There is a modest, unassuming grave at the edge of Blackstone Cemetery, a few kilometers outside of the glittering city of London, England.
There's nothing truly defining about it, a slate slab that is nestled just beyond sight, only to be found if one is truly looking for it. The lot is surrounded with flower bushes, browning leaves fraying at the edges, dulled yellow petals blackening at the tips, curling towards their center as they shiver in the biting wind.
Thin, white lettering is stenciled upon the headstone, with elegant designs adorning the sides, curving up. It reads:
RICHARD ALLEN BROOK
October 21, 1976 – March 16, 1994
TOO YOUNG TO DIE
TOO OLD TO LIVE
The epitaph is short and sweet, in the fact that it's perhaps just a little too dark and just little too terrible for even a gravestone. It's a warped twist of a teenager's quote, pulled by a bitter family from a letter found haphazardly thrown upon a cluttered excuse of a dinner table.
A man stands before the grave, gray collar turned up against the mid-autumn chill, unzipped trench coat flapping against the back of his legs. He rolls a flower stem between two fingers; the head doing a full rotation and half before reversing at lightning speed. With every few turns, a couple of dark orange tendrils fall onto the grass below.
This man, almost two decades later, remembers Richard's death, remembers reading and rereading the 18-year-old's note, written with steady, spiky words. The note had held no blubbering, no cursing of the world, just a calm acceptance, with just a faint seep of that sociopathic anger laced within.
The man had been suitably impressed, understandably.
This man remembers the bullet through Richard's brain, the blood pooling under dark hair, running into the storm drain, thinned by rainwater. He had held it with the same hand that now twirls the long-dead flower, examined it with the same eyes that had overseen many more since then. He knows the gun too, can still feel his hand curling around the weapon. The weeks immediately after the death were more blurry to him, but then again, they were never important
It's been years since the man has visited this grave, and he almost wants to roll his eyes at his own over-sentimentality. However, even he knows that that's somewhat disrespectful, and Richard deserves his respect, at the very least.

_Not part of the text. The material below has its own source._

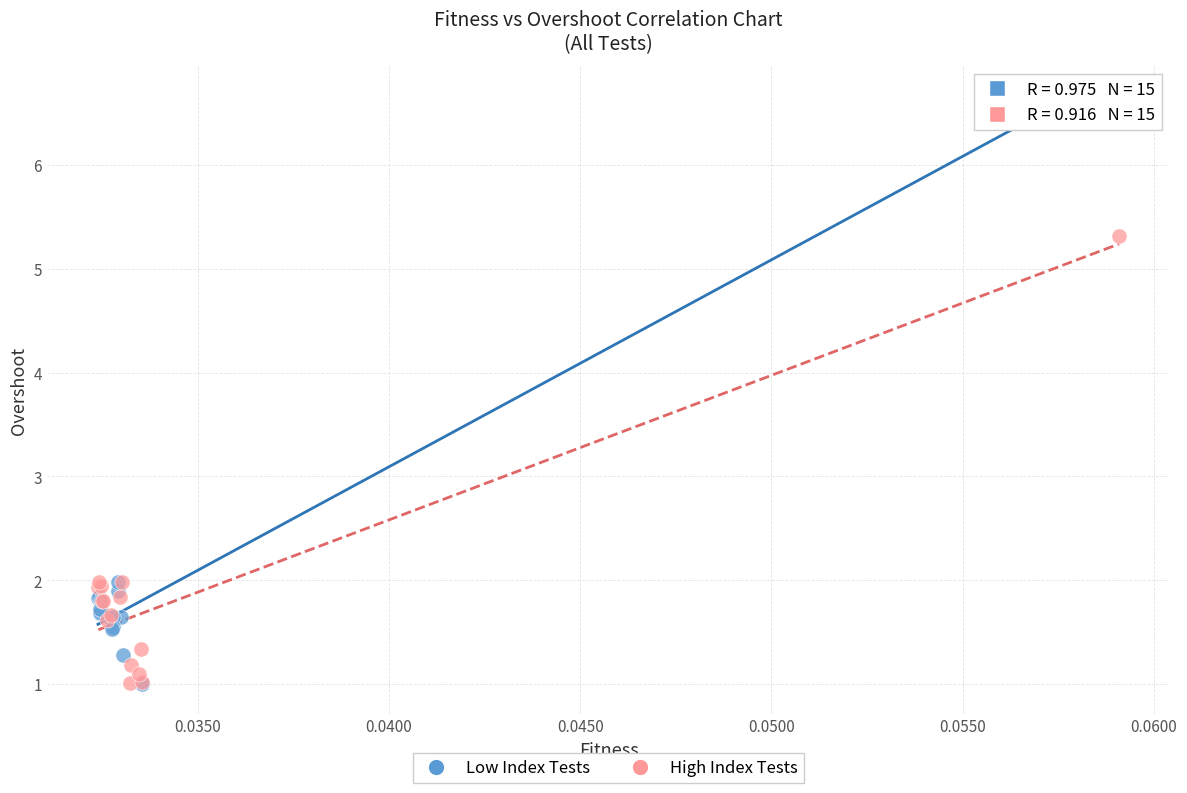

Which series has the largest Y range (max minus min)?

Low Index Tests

Behind him, the man hears words being carried, someone cursing a gravestone, which turns into a pathetic plea. "Don't be dead," he says, "One more miracle, for me."

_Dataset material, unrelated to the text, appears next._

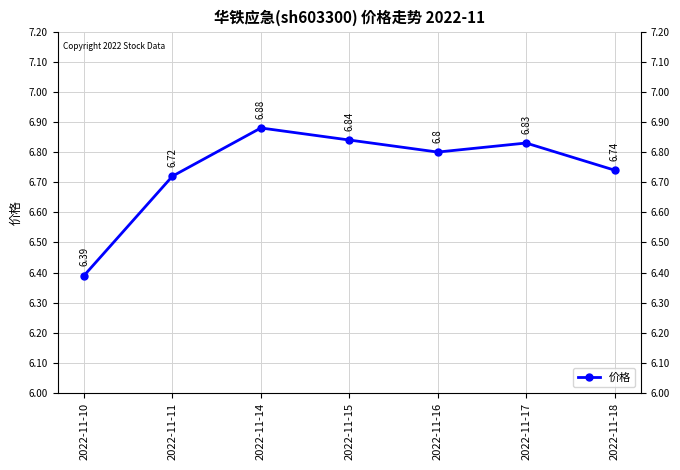

What is the sum of all values?

47.2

The man actually does laugh at that, low under his breath. The flower spins erratically in his grip.
The man gives Sherlock two, three, four years at the most, before he makes good on his little pet's wish. Because if there is one thing James Moriarty knows, it's a good old fake suicide.
Richard Brook
Reichenbach
Richard Brook
REICHENBACH
It had been so perfect, so fitting, that Richard would never call it a coincidence.
(of course, it was him who stole that painting and him who made the case and him who orchestrated the press and it was all him and it was always him him him)
Sherlock Holmes stands not one hundred meters away, wonderfully (and disappointedly) ignorant, and it makes Richard buzz in excitement.
James Moriarty drops his stripped marigold onto the grass, and walks off into the trees, his equally alive companion never once glancing his way.